"The Unapproximable Auction"

The Unapproximable Auction

Second-price auctions are the workhorse of modern advertising — Google, Meta, programmatic display. Bidders set budgets, and a “pacing” mechanism throttles bids to stay within budget while competing across many simultaneous auctions. The pacing equilibrium is where every bidder’s pacing multiplier balances their budget constraint against their desire to win. Finding this equilibrium is essential: the ad platform needs to know how to allocate impressions.

Chen and Li (arXiv:2501.15295) prove that even finding a constant-factor approximation to a pacing equilibrium is PPAD-hard. Not an exact solution — even getting within a constant factor of the right answer is computationally intractable. Earlier work showed hardness for inverse-polynomial approximations (getting very close is hard). This paper pushes the boundary: even a rough answer is hard.

The structural implication: the mechanism is well-defined, the equilibrium exists (guaranteed by fixed-point theorems), but computing it is fundamentally difficult even approximately. The auction platform that uses second-price pacing equilibria can prove the equilibrium exists without being able to find it — or anything close to it — in polynomial time.

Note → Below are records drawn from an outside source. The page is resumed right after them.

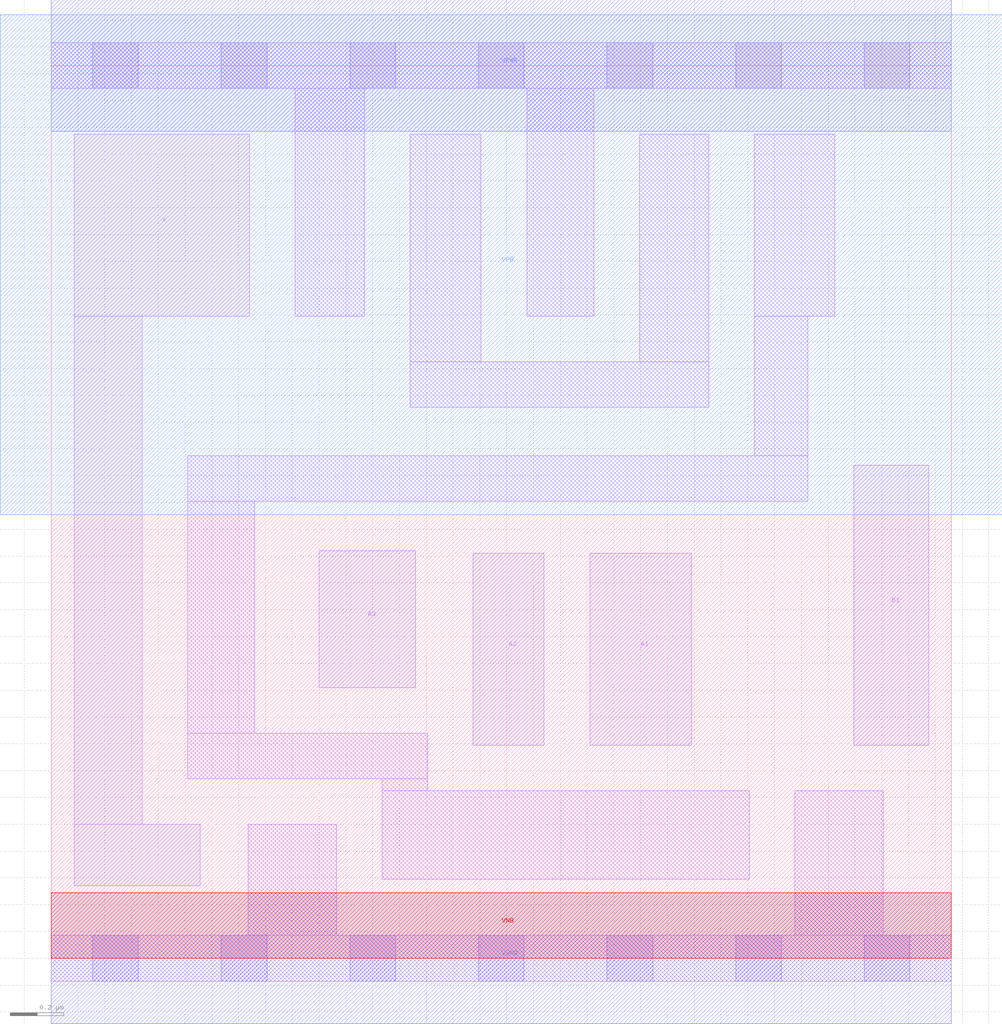
<source format=lef>
# Copyright 2020 The SkyWater PDK Authors
#
# Licensed under the Apache License, Version 2.0 (the "License");
# you may not use this file except in compliance with the License.
# You may obtain a copy of the License at
#
#     https://www.apache.org/licenses/LICENSE-2.0
#
# Unless required by applicable law or agreed to in writing, software
# distributed under the License is distributed on an "AS IS" BASIS,
# WITHOUT WARRANTIES OR CONDITIONS OF ANY KIND, either express or implied.
# See the License for the specific language governing permissions and
# limitations under the License.
#
# SPDX-License-Identifier: Apache-2.0

VERSION 5.7 ;
  NOWIREEXTENSIONATPIN ON ;
  DIVIDERCHAR "/" ;
  BUSBITCHARS "[]" ;
MACRO sky130_fd_sc_lp__a31o_0
  CLASS CORE ;
  FOREIGN sky130_fd_sc_lp__a31o_0 ;
  ORIGIN  0.000000  0.000000 ;
  SIZE  3.360000 BY  3.330000 ;
  SYMMETRY X Y R90 ;
  SITE unit ;
  PIN A1
    ANTENNAGATEAREA  0.159000 ;
    DIRECTION INPUT ;
    USE SIGNAL ;
    PORT
      LAYER li1 ;
        RECT 2.010000 0.795000 2.390000 1.510000 ;
    END
  END A1
  PIN A2
    ANTENNAGATEAREA  0.159000 ;
    DIRECTION INPUT ;
    USE SIGNAL ;
    PORT
      LAYER li1 ;
        RECT 1.575000 0.795000 1.840000 1.510000 ;
    END
  END A2
  PIN A3
    ANTENNAGATEAREA  0.159000 ;
    DIRECTION INPUT ;
    USE SIGNAL ;
    PORT
      LAYER li1 ;
        RECT 1.000000 1.010000 1.360000 1.520000 ;
    END
  END A3
  PIN B1
    ANTENNAGATEAREA  0.159000 ;
    DIRECTION INPUT ;
    USE SIGNAL ;
    PORT
      LAYER li1 ;
        RECT 2.995000 0.795000 3.275000 1.840000 ;
    END
  END B1
  PIN X
    ANTENNADIFFAREA  0.289300 ;
    DIRECTION OUTPUT ;
    USE SIGNAL ;
    PORT
      LAYER li1 ;
        RECT 0.085000 0.270000 0.555000 0.500000 ;
        RECT 0.085000 0.500000 0.340000 2.395000 ;
        RECT 0.085000 2.395000 0.740000 3.075000 ;
    END
  END X
  PIN VGND
    DIRECTION INOUT ;
    USE GROUND ;
    PORT
      LAYER met1 ;
        RECT 0.000000 -0.245000 3.360000 0.245000 ;
    END
  END VGND
  PIN VNB
    DIRECTION INOUT ;
    USE GROUND ;
    PORT
      LAYER pwell ;
        RECT 0.000000 0.000000 3.360000 0.245000 ;
    END
  END VNB
  PIN VPB
    DIRECTION INOUT ;
    USE POWER ;
    PORT
      LAYER nwell ;
        RECT -0.190000 1.655000 3.550000 3.520000 ;
    END
  END VPB
  PIN VPWR
    DIRECTION INOUT ;
    USE POWER ;
    PORT
      LAYER met1 ;
        RECT 0.000000 3.085000 3.360000 3.575000 ;
    END
  END VPWR
  OBS
    LAYER li1 ;
      RECT 0.000000 -0.085000 3.360000 0.085000 ;
      RECT 0.000000  3.245000 3.360000 3.415000 ;
      RECT 0.510000  0.670000 1.405000 0.840000 ;
      RECT 0.510000  0.840000 0.760000 1.705000 ;
      RECT 0.510000  1.705000 2.825000 1.875000 ;
      RECT 0.735000  0.085000 1.065000 0.500000 ;
      RECT 0.910000  2.395000 1.170000 3.245000 ;
      RECT 1.235000  0.295000 2.605000 0.625000 ;
      RECT 1.235000  0.625000 1.405000 0.670000 ;
      RECT 1.340000  2.055000 2.455000 2.225000 ;
      RECT 1.340000  2.225000 1.605000 3.075000 ;
      RECT 1.775000  2.395000 2.025000 3.245000 ;
      RECT 2.195000  2.225000 2.455000 3.075000 ;
      RECT 2.625000  1.875000 2.825000 2.395000 ;
      RECT 2.625000  2.395000 2.925000 3.075000 ;
      RECT 2.775000  0.085000 3.105000 0.625000 ;
    LAYER mcon ;
      RECT 0.155000 -0.085000 0.325000 0.085000 ;
      RECT 0.155000  3.245000 0.325000 3.415000 ;
      RECT 0.635000 -0.085000 0.805000 0.085000 ;
      RECT 0.635000  3.245000 0.805000 3.415000 ;
      RECT 1.115000 -0.085000 1.285000 0.085000 ;
      RECT 1.115000  3.245000 1.285000 3.415000 ;
      RECT 1.595000 -0.085000 1.765000 0.085000 ;
      RECT 1.595000  3.245000 1.765000 3.415000 ;
      RECT 2.075000 -0.085000 2.245000 0.085000 ;
      RECT 2.075000  3.245000 2.245000 3.415000 ;
      RECT 2.555000 -0.085000 2.725000 0.085000 ;
      RECT 2.555000  3.245000 2.725000 3.415000 ;
      RECT 3.035000 -0.085000 3.205000 0.085000 ;
      RECT 3.035000  3.245000 3.205000 3.415000 ;
  END
END sky130_fd_sc_lp__a31o_0
END LIBRARY

</source>
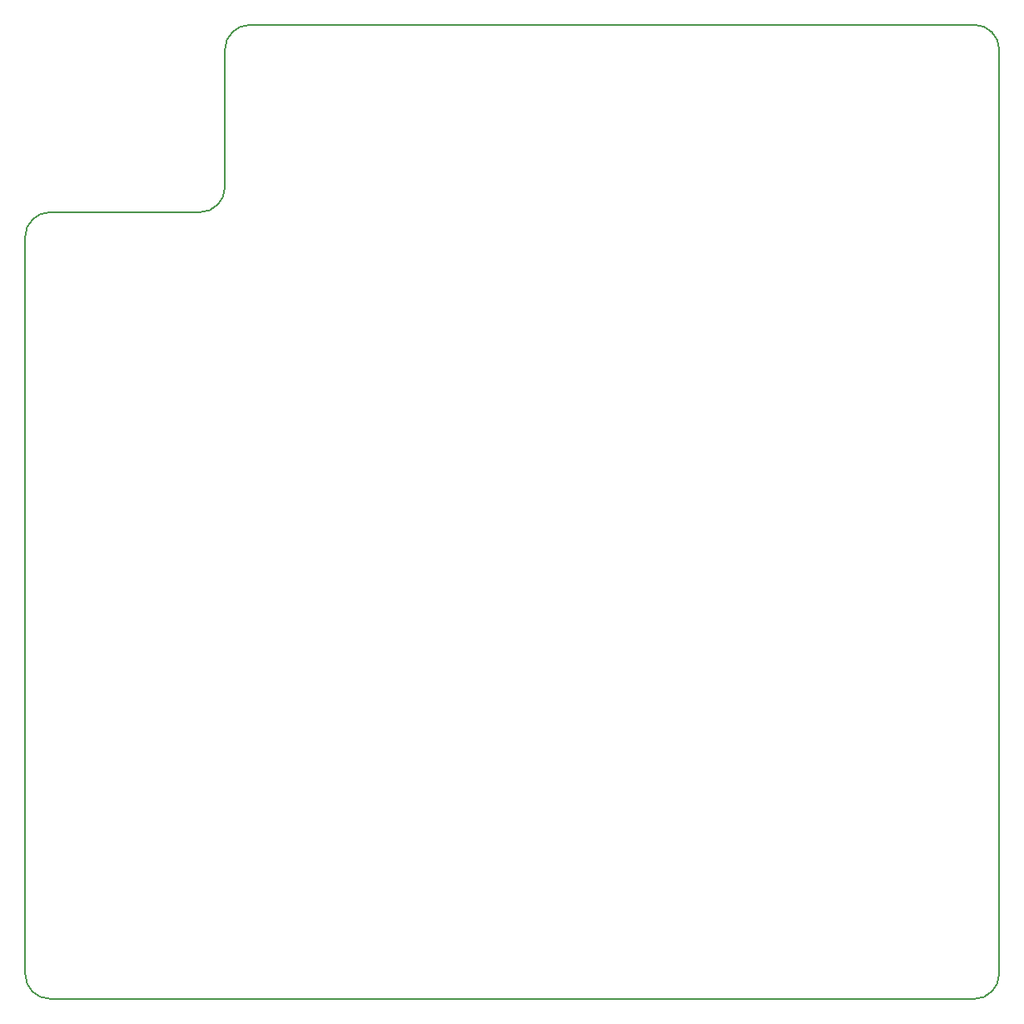
<source format=gm1>
G04 #@! TF.FileFunction,Profile,NP*
%FSLAX46Y46*%
G04 Gerber Fmt 4.6, Leading zero omitted, Abs format (unit mm)*
G04 Created by KiCad (PCBNEW 4.0.4-stable) date 01/08/18 17:18:11*
%MOMM*%
%LPD*%
G01*
G04 APERTURE LIST*
%ADD10C,0.250000*%
%ADD11C,0.150000*%
G04 APERTURE END LIST*
D10*
D11*
X93980000Y-66040000D02*
X93980000Y-80010000D01*
X172720000Y-160020000D02*
X172720000Y-66040000D01*
X73660000Y-85090000D02*
X73660000Y-160020000D01*
X170180000Y-63500000D02*
X96520000Y-63500000D01*
X76200000Y-82550000D02*
G75*
G03X73660000Y-85090000I0J-2540000D01*
G01*
X91440000Y-82550000D02*
G75*
G03X93980000Y-80010000I0J2540000D01*
G01*
X91440000Y-82550000D02*
X76200000Y-82550000D01*
X76200000Y-162560000D02*
X170180000Y-162560000D01*
X170180000Y-162560000D02*
G75*
G03X172720000Y-160020000I0J2540000D01*
G01*
X73660000Y-160020000D02*
G75*
G03X76200000Y-162560000I2540000J0D01*
G01*
X96520000Y-63500000D02*
G75*
G03X93980000Y-66040000I0J-2540000D01*
G01*
X172720000Y-66040000D02*
G75*
G03X170180000Y-63500000I-2540000J0D01*
G01*
M02*

</source>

This creates an operational paradox. The mechanism is used because it has nice theoretical properties (truthfulness, efficiency). But the equilibrium those properties depend on can’t be computed efficiently. The practical systems that run billions of auctions per day must be finding something — but whatever they find, it’s not provably close to the theoretical equilibrium. The mechanism works in practice for reasons that the theory can’t verify.